# 31 married female seeking female fishing buddies



## kramsey (Jul 11, 2013)

Hello! This is probably a shot in the dark but I love to fish and I'm looking for like minded females to fish with! I mostly fish out of Port O'Connor but I am willing to try someplace new. I have access to a boat that I have been driving for years, I know the bays pretty well as I am from PO'C and have grown up on the back bays all of my life. I do like to shark fish with my husband but I have a deep love for trout and reds. My husband likes to fish North Padre Island, but I have yet to do so with him. I look forward to doing so in the near future. I will split fishing/fuel costs and lodging if necessary. If you are married and would like to do couple trips, that would be great too! I am up for overnight camping trips and have all of the gear.
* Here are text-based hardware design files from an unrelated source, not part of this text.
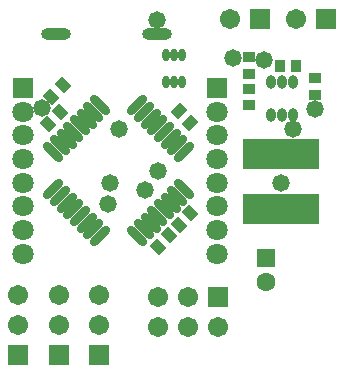
<source format=gts>
%FSTAX23Y23*%
%MOIN*%
%SFA1B1*%

%IPPOS*%
%AMD38*
4,1,4,0.027900,-0.002800,-0.002800,0.027900,-0.027900,0.002800,0.002800,-0.027900,0.027900,-0.002800,0.0*
%
%AMD39*
4,1,4,-0.002800,-0.027900,0.027900,0.002800,0.002800,0.027900,-0.027900,-0.002800,-0.002800,-0.027900,0.0*
%
%AMD44*
4,1,4,0.029900,0.009000,0.009000,0.029900,-0.029900,-0.009000,-0.009000,-0.029900,0.029900,0.009000,0.0*
1,1,0.029650,0.019400,0.019400*
1,1,0.029650,-0.019400,-0.019400*
%
%AMD45*
4,1,4,-0.009000,0.029900,-0.029900,0.009000,0.009000,-0.029900,0.029900,-0.009000,-0.009000,0.029900,0.0*
1,1,0.029650,-0.019400,0.019400*
1,1,0.029650,0.019400,-0.019400*
%
G04~CAMADD=38~9~0.0~0.0~434.3~355.6~0.0~0.0~0~0.0~0.0~0.0~0.0~0~0.0~0.0~0.0~0.0~0~0.0~0.0~0.0~315.0~558.0~557.0*
%ADD38D38*%
G04~CAMADD=39~9~0.0~0.0~434.3~355.6~0.0~0.0~0~0.0~0.0~0.0~0.0~0~0.0~0.0~0.0~0.0~0~0.0~0.0~0.0~225.0~558.0~557.0*
%ADD39D39*%
%ADD40R,0.043430X0.035560*%
%ADD41R,0.035560X0.043430*%
%ADD42R,0.256820X0.100910*%
%ADD43O,0.023750X0.041470*%
G04~CAMADD=44~3~0.0~0.0~296.5~847.7~0.0~0.0~0~0.0~0.0~0.0~0.0~0~0.0~0.0~0.0~0.0~0~0.0~0.0~0.0~315.0~684.0~684.0*
%ADD44D44*%
G04~CAMADD=45~3~0.0~0.0~296.5~847.7~0.0~0.0~0~0.0~0.0~0.0~0.0~0~0.0~0.0~0.0~0.0~0~0.0~0.0~0.0~45.0~684.0~684.0*
%ADD45D45*%
%ADD46O,0.098550X0.039500*%
%ADD47O,0.031620X0.045400*%
%ADD48C,0.067060*%
%ADD49R,0.067060X0.067060*%
%ADD50R,0.067060X0.067060*%
%ADD51R,0.063120X0.063120*%
%ADD52C,0.063120*%
%ADD53C,0.070990*%
%ADD54R,0.070990X0.070990*%
%ADD55C,0.058000*%
G54D38*
X0125Y0455D03*
X01289Y04589D03*
X01299Y04679D03*
X0126Y0464D03*
X01685Y04215D03*
X01724Y04254D03*
X01615Y0414D03*
X01654Y04179D03*
G54D39*
X01685Y04594D03*
X01724Y04555D03*
G54D40*
X0214Y04702D03*
Y04647D03*
X0192Y04772D03*
Y04717D03*
Y04667D03*
Y04612D03*
G54D41*
X02022Y04745D03*
X02077D03*
G54D42*
X02025Y04451D03*
Y04268D03*
G54D43*
X01644Y0469D03*
X0167D03*
X01695D03*
X01644Y04779D03*
X0167D03*
X01695D03*
G54D44*
X01546Y04612D03*
X01569Y0459D03*
X01591Y04568D03*
X01613Y04546D03*
X01636Y04523D03*
X01658Y04501D03*
X0168Y04479D03*
X01702Y04456D03*
X01423Y04177D03*
X014Y04199D03*
X01378Y04221D03*
X01356Y04243D03*
X01333Y04266D03*
X01311Y04288D03*
X01289Y0431D03*
X01267Y04333D03*
G54D45*
X01702Y04333D03*
X0168Y0431D03*
X01658Y04288D03*
X01636Y04266D03*
X01613Y04243D03*
X01591Y04221D03*
X01569Y04199D03*
X01546Y04177D03*
X01267Y04456D03*
X01289Y04479D03*
X01311Y04501D03*
X01333Y04523D03*
X01356Y04546D03*
X01378Y04568D03*
X014Y0459D03*
X01423Y04612D03*
G54D46*
X01612Y0485D03*
X01277D03*
G54D47*
X02067Y04689D03*
X0203D03*
X01992D03*
X02067Y0458D03*
X0203D03*
X01992D03*
G54D48*
X0142Y0398D03*
Y0388D03*
X01285Y0398D03*
Y0388D03*
X0115Y0398D03*
Y0388D03*
X01615Y03875D03*
Y03975D03*
X01715Y03875D03*
Y03975D03*
X01815Y03875D03*
X02075Y049D03*
X01855D03*
G54D49*
X0142Y0378D03*
X01285D03*
X0115D03*
G54D50*
X01815Y03975D03*
X02175Y049D03*
X01955D03*
G54D51*
X01975Y04104D03*
G54D52*
X01975Y04025D03*
G54D53*
X01165Y04118D03*
Y04197D03*
Y04276D03*
Y04355D03*
Y04433D03*
Y04512D03*
Y04591D03*
X01814Y04118D03*
Y04197D03*
Y04276D03*
Y04355D03*
Y04433D03*
Y04512D03*
Y04591D03*
G54D54*
X01165Y0467D03*
X01814D03*
G54D55*
X01572Y0433D03*
X0214Y046D03*
X02067Y04532D03*
X0197Y04765D03*
X01612Y04897D03*
X01867Y0477D03*
X0123Y04605D03*
X01485Y04535D03*
X0145Y04285D03*
X02025Y04355D03*
X01615Y04395D03*
X01455Y04355D03*
M02*
</source>
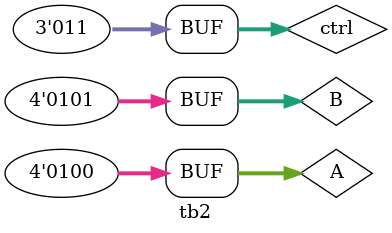
<source format=v>
`timescale 1ns/1ps

module alu(ctrl,A,B,X,cout);
input [2:0] ctrl;
input [3:0] A,B;
output [3:0] X;
reg [3:0] X;
output cout;
reg cout;
always@(*)
begin

if(ctrl==3'b000)
    {cout,X}=A+B;
else if(ctrl==3'b001)
    {cout,X}= A-B;
else if(ctrl==3'b010)
    X = A ^ B;
else if(ctrl==3'b011)
    X = A | B;
else if(ctrl==3'b100)
    X = A & B;
else if(ctrl==3'b101)
    X = A ~| B;
else if(ctrl==3'b110)
    X = A ~& B;
else if(ctrl==3'b111)
    X = A ^~B;
    
end
endmodule

module tb2;
reg [3:0] A,B;
reg [2:0] ctrl;
wire [3:0] X;
wire cout;

alu al(ctrl,A,B,X,cout);

initial begin
$monitor(,$time,"A=%b B=%b ctrl=%b X=%b",A,B,ctrl,X);
#0 A = 4'd8; B=4'd1; ctrl=3'b000;
#5 A = 4'd2; B=4'd3; ctrl=3'b010;
#10 A = 4'd4; B=4'd5; ctrl=3'b011;
end

endmodule

</source>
To be clear, I am a faithful wife and will not tolerate any less behavior from my friends. PM me if interested.

P.S. Will fish out of Kemah too! I have a place to stay there and in PO'C.


----------



## MrsCaptDocHoliday (Jan 18, 2013)

Hi there! I fish with my husband alot out of Matagorda! We're both 29 ( 30 in August and October) and we fish most weekends in the summer. We have a boat and would enjoy couples trips and fishing different spots. PM if you like! He's CaptDocHoliday on here.


----------



## Drapsag (May 7, 2013)

well titled.


----------